**TASK DIRECTIONS:**
From the records below, copy the lines that include "composition".

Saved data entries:
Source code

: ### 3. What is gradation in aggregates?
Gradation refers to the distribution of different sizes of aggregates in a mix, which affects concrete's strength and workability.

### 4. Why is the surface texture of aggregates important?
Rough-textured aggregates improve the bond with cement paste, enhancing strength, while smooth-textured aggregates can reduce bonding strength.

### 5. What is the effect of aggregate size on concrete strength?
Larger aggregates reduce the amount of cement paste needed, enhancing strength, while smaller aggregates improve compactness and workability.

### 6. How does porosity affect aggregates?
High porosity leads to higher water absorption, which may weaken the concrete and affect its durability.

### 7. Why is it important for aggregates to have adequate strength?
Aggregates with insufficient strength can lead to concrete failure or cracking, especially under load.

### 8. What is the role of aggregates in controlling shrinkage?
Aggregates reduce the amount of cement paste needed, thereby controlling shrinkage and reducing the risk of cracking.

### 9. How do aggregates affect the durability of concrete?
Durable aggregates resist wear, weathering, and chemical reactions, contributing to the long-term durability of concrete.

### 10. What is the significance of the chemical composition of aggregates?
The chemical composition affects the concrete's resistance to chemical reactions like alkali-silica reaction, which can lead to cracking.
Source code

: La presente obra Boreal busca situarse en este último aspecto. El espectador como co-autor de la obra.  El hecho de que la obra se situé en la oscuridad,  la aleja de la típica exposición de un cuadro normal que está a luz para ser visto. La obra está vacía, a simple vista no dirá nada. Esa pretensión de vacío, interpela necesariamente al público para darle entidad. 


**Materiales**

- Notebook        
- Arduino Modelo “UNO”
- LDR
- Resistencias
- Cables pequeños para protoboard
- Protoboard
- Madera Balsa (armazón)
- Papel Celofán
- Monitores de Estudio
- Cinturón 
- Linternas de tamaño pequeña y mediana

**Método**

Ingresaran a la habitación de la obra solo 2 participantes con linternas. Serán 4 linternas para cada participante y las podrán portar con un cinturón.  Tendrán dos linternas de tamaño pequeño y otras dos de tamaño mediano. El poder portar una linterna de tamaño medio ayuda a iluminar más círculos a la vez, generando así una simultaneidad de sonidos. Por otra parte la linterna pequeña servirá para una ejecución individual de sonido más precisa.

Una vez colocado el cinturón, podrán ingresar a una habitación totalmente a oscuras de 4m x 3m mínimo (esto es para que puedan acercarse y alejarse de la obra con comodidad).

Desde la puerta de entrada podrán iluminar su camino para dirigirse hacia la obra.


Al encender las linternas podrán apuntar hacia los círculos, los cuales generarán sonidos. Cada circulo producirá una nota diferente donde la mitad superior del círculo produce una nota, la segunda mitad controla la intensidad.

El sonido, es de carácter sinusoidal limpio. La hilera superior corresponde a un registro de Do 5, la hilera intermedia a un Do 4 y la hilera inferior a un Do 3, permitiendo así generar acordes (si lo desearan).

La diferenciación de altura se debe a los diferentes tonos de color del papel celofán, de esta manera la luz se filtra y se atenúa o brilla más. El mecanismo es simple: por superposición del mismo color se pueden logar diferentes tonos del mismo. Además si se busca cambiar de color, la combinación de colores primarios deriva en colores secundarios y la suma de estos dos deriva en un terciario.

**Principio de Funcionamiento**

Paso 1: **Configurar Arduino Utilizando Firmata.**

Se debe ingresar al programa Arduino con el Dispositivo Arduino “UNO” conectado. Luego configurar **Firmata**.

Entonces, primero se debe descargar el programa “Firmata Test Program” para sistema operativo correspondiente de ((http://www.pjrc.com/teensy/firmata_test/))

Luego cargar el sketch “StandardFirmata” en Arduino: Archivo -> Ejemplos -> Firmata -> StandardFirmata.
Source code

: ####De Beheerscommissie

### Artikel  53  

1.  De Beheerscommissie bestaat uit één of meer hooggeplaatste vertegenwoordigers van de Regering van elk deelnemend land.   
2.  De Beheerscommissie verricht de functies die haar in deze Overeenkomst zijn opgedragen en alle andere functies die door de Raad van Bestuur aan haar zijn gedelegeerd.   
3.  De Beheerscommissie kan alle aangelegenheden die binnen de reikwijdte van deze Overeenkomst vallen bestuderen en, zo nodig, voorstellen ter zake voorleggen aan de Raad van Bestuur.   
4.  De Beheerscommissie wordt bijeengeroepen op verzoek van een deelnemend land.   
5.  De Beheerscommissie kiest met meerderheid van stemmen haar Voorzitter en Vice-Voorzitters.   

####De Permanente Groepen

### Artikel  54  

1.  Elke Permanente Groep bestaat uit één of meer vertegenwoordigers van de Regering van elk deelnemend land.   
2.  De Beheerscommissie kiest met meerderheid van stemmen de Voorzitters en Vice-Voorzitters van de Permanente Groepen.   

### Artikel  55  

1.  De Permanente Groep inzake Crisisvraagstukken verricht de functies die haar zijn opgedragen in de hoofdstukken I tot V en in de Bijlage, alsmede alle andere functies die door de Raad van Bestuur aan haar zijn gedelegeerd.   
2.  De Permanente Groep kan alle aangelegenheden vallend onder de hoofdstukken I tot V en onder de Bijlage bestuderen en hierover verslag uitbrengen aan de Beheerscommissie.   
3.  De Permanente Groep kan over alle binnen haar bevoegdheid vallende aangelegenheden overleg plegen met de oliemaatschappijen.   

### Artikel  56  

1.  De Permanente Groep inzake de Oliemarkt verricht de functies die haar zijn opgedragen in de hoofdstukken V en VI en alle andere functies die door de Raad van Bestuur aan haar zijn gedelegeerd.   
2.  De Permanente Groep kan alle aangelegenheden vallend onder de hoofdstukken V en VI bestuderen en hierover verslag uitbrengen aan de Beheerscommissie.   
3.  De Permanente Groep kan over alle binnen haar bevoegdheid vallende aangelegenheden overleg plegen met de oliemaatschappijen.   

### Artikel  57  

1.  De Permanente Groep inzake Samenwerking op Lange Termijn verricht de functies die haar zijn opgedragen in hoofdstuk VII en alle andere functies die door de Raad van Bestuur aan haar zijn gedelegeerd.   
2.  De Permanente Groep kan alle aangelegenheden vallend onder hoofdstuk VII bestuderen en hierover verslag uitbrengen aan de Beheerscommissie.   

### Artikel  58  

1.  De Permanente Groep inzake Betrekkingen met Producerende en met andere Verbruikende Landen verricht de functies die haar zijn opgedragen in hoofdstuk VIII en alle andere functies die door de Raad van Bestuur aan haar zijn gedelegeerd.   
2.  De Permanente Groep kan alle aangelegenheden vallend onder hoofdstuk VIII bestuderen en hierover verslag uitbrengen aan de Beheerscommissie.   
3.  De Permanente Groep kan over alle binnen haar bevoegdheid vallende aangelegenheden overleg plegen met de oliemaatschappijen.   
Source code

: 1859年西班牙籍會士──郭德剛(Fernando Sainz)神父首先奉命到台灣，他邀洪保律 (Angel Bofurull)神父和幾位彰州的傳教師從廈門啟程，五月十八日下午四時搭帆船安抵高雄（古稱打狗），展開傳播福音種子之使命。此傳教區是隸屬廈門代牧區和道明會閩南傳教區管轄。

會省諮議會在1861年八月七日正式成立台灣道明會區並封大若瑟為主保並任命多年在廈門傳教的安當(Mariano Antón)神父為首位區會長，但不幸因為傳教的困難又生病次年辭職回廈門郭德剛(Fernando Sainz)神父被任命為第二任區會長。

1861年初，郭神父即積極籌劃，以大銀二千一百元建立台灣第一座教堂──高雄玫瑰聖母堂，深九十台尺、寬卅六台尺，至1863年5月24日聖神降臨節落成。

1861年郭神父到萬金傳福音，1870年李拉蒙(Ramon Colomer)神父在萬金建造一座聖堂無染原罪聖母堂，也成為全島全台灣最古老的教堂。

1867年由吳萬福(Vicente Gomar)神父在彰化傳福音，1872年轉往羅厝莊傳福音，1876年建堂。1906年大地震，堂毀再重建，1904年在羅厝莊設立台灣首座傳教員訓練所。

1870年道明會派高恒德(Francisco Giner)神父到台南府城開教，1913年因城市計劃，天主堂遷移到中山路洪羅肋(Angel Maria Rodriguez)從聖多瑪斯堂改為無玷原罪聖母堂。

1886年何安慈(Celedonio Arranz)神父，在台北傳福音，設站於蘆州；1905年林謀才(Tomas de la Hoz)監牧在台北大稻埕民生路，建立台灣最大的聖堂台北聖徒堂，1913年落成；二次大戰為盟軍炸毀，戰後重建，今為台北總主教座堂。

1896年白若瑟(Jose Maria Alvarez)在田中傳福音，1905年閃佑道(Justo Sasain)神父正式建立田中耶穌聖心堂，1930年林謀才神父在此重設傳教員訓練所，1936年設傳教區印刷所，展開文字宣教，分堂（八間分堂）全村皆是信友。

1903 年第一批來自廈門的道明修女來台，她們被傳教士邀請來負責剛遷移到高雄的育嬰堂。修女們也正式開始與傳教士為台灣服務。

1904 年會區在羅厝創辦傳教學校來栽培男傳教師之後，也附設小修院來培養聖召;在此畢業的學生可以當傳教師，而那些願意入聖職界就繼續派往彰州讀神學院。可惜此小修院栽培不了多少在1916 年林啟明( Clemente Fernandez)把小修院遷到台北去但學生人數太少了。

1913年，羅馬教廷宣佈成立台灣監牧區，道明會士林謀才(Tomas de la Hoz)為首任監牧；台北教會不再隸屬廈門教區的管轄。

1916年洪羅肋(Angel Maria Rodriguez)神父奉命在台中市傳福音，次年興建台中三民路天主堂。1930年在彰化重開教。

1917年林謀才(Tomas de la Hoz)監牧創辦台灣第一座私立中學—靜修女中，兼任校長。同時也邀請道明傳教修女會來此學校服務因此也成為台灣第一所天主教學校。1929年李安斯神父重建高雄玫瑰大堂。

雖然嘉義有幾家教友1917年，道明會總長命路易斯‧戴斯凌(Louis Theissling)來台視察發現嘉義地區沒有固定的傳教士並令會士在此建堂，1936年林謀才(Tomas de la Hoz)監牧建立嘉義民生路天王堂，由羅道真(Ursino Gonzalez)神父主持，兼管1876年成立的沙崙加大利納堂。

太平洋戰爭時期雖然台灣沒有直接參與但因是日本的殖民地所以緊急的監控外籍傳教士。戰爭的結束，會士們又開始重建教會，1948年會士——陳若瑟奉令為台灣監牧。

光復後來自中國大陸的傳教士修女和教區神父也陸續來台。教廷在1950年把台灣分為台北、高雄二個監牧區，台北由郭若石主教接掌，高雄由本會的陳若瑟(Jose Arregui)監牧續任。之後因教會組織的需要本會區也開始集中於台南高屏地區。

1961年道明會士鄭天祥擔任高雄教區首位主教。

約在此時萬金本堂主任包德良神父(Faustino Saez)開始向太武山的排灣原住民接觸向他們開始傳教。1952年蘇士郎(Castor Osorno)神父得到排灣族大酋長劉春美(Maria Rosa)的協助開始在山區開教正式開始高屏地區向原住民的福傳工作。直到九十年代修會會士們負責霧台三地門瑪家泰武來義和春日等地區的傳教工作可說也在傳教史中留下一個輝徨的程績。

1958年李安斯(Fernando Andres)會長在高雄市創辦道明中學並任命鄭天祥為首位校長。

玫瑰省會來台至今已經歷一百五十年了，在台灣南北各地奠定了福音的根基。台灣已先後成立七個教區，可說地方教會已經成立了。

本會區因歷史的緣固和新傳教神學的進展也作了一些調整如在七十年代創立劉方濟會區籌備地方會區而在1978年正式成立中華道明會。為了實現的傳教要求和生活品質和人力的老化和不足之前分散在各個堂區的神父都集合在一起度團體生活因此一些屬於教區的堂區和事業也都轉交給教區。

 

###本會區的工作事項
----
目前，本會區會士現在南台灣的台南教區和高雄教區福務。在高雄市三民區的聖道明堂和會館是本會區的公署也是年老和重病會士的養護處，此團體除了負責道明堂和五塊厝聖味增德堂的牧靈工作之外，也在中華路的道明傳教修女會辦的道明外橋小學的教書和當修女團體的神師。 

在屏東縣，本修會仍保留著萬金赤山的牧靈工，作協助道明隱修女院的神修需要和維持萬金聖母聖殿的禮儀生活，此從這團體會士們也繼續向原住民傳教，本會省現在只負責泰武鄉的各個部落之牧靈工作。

**RESULT FOR THIS EXERCISE:**
### 10. What is the significance of the chemical composition of aggregates?
The chemical composition affects the concrete's resistance to chemical reactions like alkali-silica reaction, which can lead to cracking.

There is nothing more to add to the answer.